## Directions for this task
Every line of the data below that holds the string "output" needs to be reported.
==== Raw data
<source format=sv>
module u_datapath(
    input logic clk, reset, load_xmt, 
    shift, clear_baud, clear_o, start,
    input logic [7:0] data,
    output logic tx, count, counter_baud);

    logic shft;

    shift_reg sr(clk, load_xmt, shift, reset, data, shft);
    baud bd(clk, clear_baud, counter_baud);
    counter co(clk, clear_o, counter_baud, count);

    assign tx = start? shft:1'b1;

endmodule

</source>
========
==== Raw data
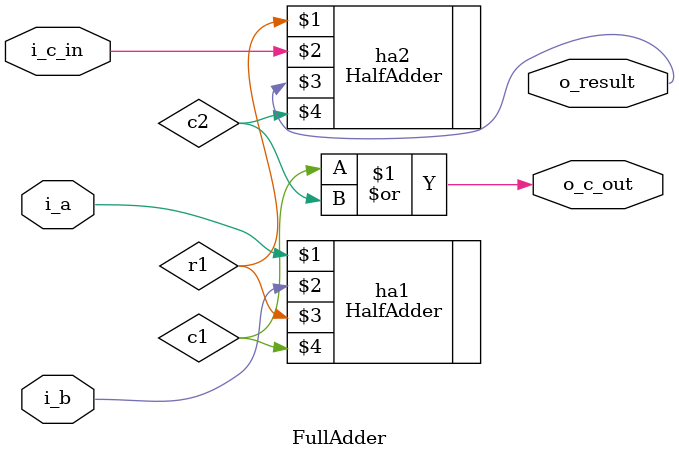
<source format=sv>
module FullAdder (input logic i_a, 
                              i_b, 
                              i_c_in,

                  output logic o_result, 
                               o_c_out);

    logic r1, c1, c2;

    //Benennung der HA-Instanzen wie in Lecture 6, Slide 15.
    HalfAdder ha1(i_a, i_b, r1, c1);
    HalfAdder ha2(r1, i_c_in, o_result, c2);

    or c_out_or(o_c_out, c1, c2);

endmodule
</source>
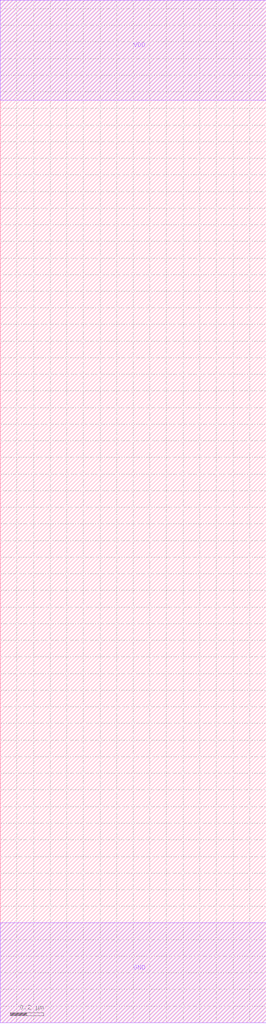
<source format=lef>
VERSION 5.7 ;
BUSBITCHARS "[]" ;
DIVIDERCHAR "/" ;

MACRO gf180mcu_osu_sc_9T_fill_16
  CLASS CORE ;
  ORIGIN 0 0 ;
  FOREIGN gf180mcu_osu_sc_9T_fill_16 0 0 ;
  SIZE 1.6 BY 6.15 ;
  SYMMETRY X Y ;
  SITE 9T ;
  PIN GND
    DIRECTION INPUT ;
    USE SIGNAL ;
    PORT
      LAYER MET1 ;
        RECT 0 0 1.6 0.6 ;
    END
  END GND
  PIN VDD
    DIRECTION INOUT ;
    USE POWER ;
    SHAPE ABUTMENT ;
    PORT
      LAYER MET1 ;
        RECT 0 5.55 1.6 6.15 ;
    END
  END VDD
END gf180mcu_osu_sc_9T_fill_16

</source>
========
## The completed task
    output logic tx, count, counter_baud);
                  output logic o_result, 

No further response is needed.